Ondrej
Ondrej

Reputation: 414

Python foolproof min/max function with None

I'm trying to design a custom min/max function that will always filter out every None from the inputs and if there is nothing else than None, it will also return None. I have found several answers that were partial to my question on how to create an ideal function that can handle absolutely anything. Same as the original min/max functions.

This is what I have created so far:

def min_null(q, *args):
    if isinstance(q, Iterable):
        return min(filter(lambda x: x is not None, q)) if any(q) else None
    else:
        return min_null([q, *args])

can you see any way this could fail?
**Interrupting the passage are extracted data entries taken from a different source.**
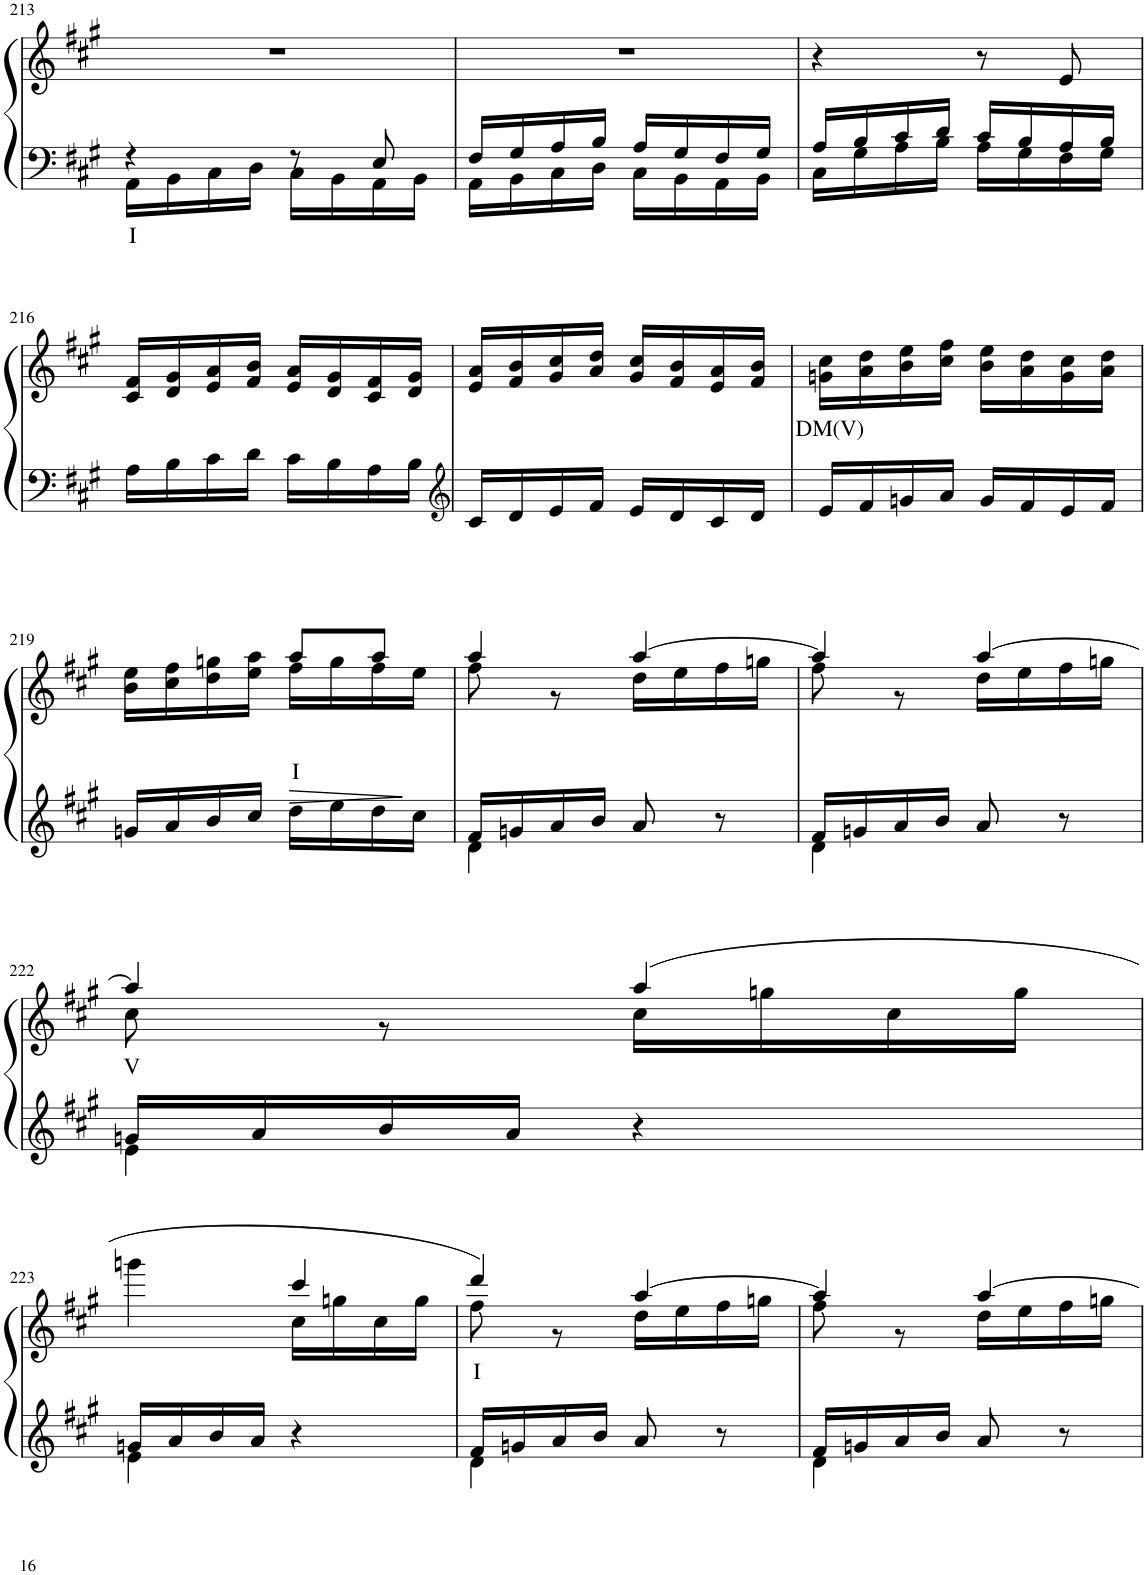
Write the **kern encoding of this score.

**kern	**text	**kern	**text	**dynam
*part1	*part1	*part1	*part1	*part1
*staff2	*staff2	*staff1	*staff1	*staff1/2
*I"Piano	*	*	*	*
*I'Pno	*	*	*	*
!!LO:PB:g=z
*clefF4	*	*clefG2	*	*
*k[f#c#g#]	*	*k[f#c#g#]	*	*
*M2/4	*	*M2/4	*	*
=213	=213	=213	=213	=213
*^	*	*	*	*
!	!	!LO:LY:b	!	!	!
4r	16AA\LL	I	2r	.	.
.	16BB\	.	.	.	.
.	16C#\	.	.	.	.
.	16D\JJ	.	.	.	.
8r	16C#\LL	.	.	.	.
.	16BB\	.	.	.	.
8E/	16AA\	.	.	.	.
.	16BB\JJ	.	.	.	.
=214	=214	=214	=214	=214	=214
16F#/LL	16AA\LL	.	2r	.	.
16G#/	16BB\	.	.	.	.
16A/	16C#\	.	.	.	.
16B/JJ	16D\JJ	.	.	.	.
16A/LL	16C#\LL	.	.	.	.
16G#/	16BB\	.	.	.	.
16F#/	16AA\	.	.	.	.
16G#/JJ	16BB\JJ	.	.	.	.
=215	=215	=215	=215	=215	=215
16A/LL	16C#\LL	.	4r	.	.
16B/	16G#\	.	.	.	.
16c#/	16A\	.	.	.	.
16d/JJ	16B\JJ	.	.	.	.
16c#/LL	16A\LL	.	8r	.	.
16B/	16G#\	.	.	.	.
16A/	16F#\	.	8e/	.	.
16B/JJ	16G#\JJ	.	.	.	.
*v	*v	*	*	*	*
!!LO:LB:g=z
=216	=216	=216	=216	=216
16A\LL	.	16c#/ 16f#/LL	.	.
16B\	.	16d/ 16g#/	.	.
16c#\	.	16e/ 16a/	.	.
16d\JJ	.	16f#/ 16b/JJ	.	.
16c#\LL	.	16e/ 16a/LL	.	.
16B\	.	16d/ 16g#/	.	.
16A\	.	16c#/ 16f#/	.	.
16B\JJ	.	16d/ 16g#/JJ	.	.
=217	=217	=217	=217	=217
*clefG2	*	*	*	*
16c#/LL	.	16e/ 16a/LL	.	.
16d/	.	16f#/ 16b/	.	.
16e/	.	16g#/ 16cc#/	.	.
16f#/JJ	.	16a/ 16dd/JJ	.	.
16e/LL	.	16g#/ 16cc#/LL	.	.
16d/	.	16f#/ 16b/	.	.
16c#/	.	16e/ 16a/	.	.
16d/JJ	.	16f#/ 16b/JJ	.	.
=218	=218	=218	=218	=218
!	!	!	!LO:LY:b	!
16e/LL	.	16gn\ 16cc#\LL	DM(V)	.
16f#/	.	16a\ 16dd\	.	.
16gn/	.	16b\ 16ee\	.	.
16a/JJ	.	16cc#\ 16ff#\JJ	.	.
16g/LL	.	16b\ 16ee\LL	.	.
16f#/	.	16a\ 16dd\	.	.
16e/	.	16g\ 16cc#\	.	.
16f#/JJ	.	16a\ 16dd\JJ	.	.
!!LO:LB:g=z
=219	=219	=219	=219	=219
*	*	*^	*	*
16gn/LL	.	16b\ 16ee\LL	4ryy	.	.
16a/	.	16cc#\ 16ff#\	.	.	.
16b/	.	16dd\ 16ggn\	.	.	.
16cc#/JJ	.	16ee\ 16aa\JJ	.	.	.
!	!	!	!	!LO:LY:b	!LO:HP:b
16dd\LL	.	8aa/L	16ff#\LL	I	>
16ee\	.	.	16gg\	.	.
16dd\	.	8aa/J	16ff#\	.	.
16cc#\JJ	.	.	16ee\JJ	.	]
=220	=220	=220	=220	=220	=220
*^	*	*	*	*	*
16f#/LL	4d\	.	4aa/	8ff#\	.	.
16gn/	.	.	.	.	.	.
16a/	.	.	.	8r	.	.
16b/JJ	.	.	.	.	.	.
8a/	4ryy	.	[4aa/	16dd\LL	.	.
.	.	.	.	16ee\	.	.
8r	.	.	.	16ff#\	.	.
.	.	.	.	16ggn\JJ	.	.
=221	=221	=221	=221	=221	=221	=221
16f#/LL	4d\	.	4aa/]	8ff#\	.	.
16gn/	.	.	.	.	.	.
16a/	.	.	.	8r	.	.
16b/JJ	.	.	.	.	.	.
8a/	4ryy	.	[4aa/	16dd\LL	.	.
.	.	.	.	16ee\	.	.
8r	.	.	.	16ff#\	.	.
.	.	.	.	16ggn\JJ	.	.
!!LO:LB:g=z	!!
=222	=222	=222	=222	=222	=222	=222
!	!	!	!	!	!LO:LY:b	!
16gn/LL	4e\	.	4aa/]	8cc#\	V	.
16a/	.	.	.	.	.	.
16b/	.	.	.	8r	.	.
16a/JJ	.	.	.	.	.	.
4r	4ryy	.	(4aa/	16cc#\LL	.	.
.	.	.	.	16ggn\	.	.
.	.	.	.	16cc#\	.	.
.	.	.	.	16gg\JJ	.	.
!!LO:LB:g=z	!!
=223	=223	=223	=223	=223	=223	=223
16gn/LL	4e\	.	4gggn\	4ryy	.	.
16a/	.	.	.	.	.	.
16b/	.	.	.	.	.	.
16a/JJ	.	.	.	.	.	.
4r	4ryy	.	4ccc#/	16cc#\LL	.	.
.	.	.	.	16ggn\	.	.
.	.	.	.	16cc#\	.	.
.	.	.	.	16gg\JJ	.	.
=224	=224	=224	=224	=224	=224	=224
!	!	!	!	!	!LO:LY:b	!
16f#/LL	4d\	.	4ddd/)	8ff#\	I	.
16gn/	.	.	.	.	.	.
16a/	.	.	.	8r	.	.
16b/JJ	.	.	.	.	.	.
8a/	4ryy	.	[4aa/	16dd\LL	.	.
.	.	.	.	16ee\	.	.
8r	.	.	.	16ff#\	.	.
.	.	.	.	16ggn\JJ	.	.
=225	=225	=225	=225	=225	=225	=225
16f#/LL	4d\	.	4aa/]	8ff#\	.	.
16gn/	.	.	.	.	.	.
16a/	.	.	.	8r	.	.
16b/JJ	.	.	.	.	.	.
8a/	4ryy	.	[4aa/	16dd\LL	.	.
.	.	.	.	16ee\	.	.
8r	.	.	.	16ff#\	.	.
.	.	.	.	16ggn\JJ	.	.
*v	*v	*	*	*	*	*
*	*	*v	*v	*	*
=	=	=	=	=
*-	*-	*-	*-	*-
Or how it could be improved?

I will be glad to any feedback :)

Upvotes: 2

Views: 1567

Answers (2)

Terry Spotts
Terry Spotts

Reputation: 4075

Sounds like you can use the min/max function with key= and a custom comparison object that treats None specially:

class Predicate:
    def __init__(self, item):
        self.item = item

    def __lt__(self, other):
        try:
            return self.item < other.item
        except TypeError:
            return False


print(min([0, 1, 2, None, 3, 4], key=Predicate))
print(min([None], key=Predicate))

print(max([0, 1, 2, 3, None, 4, 5], key=Predicate))
print(max([None], key=Predicate))

Output:

0
None
5
None
0

Do you have some more examples or tests around what the expected results should be?

Upvotes: 0

xavc
xavc

Reputation: 1295

Yes, one failure case is min_null([0, 0]), which returns None, rather than what I would expect, which is 0. This could be fixed in a variety of ways, but one would be to take out the filter(lambda x: x is not None, q) into a variable and then check it's length, rather than just checking for any truthy values.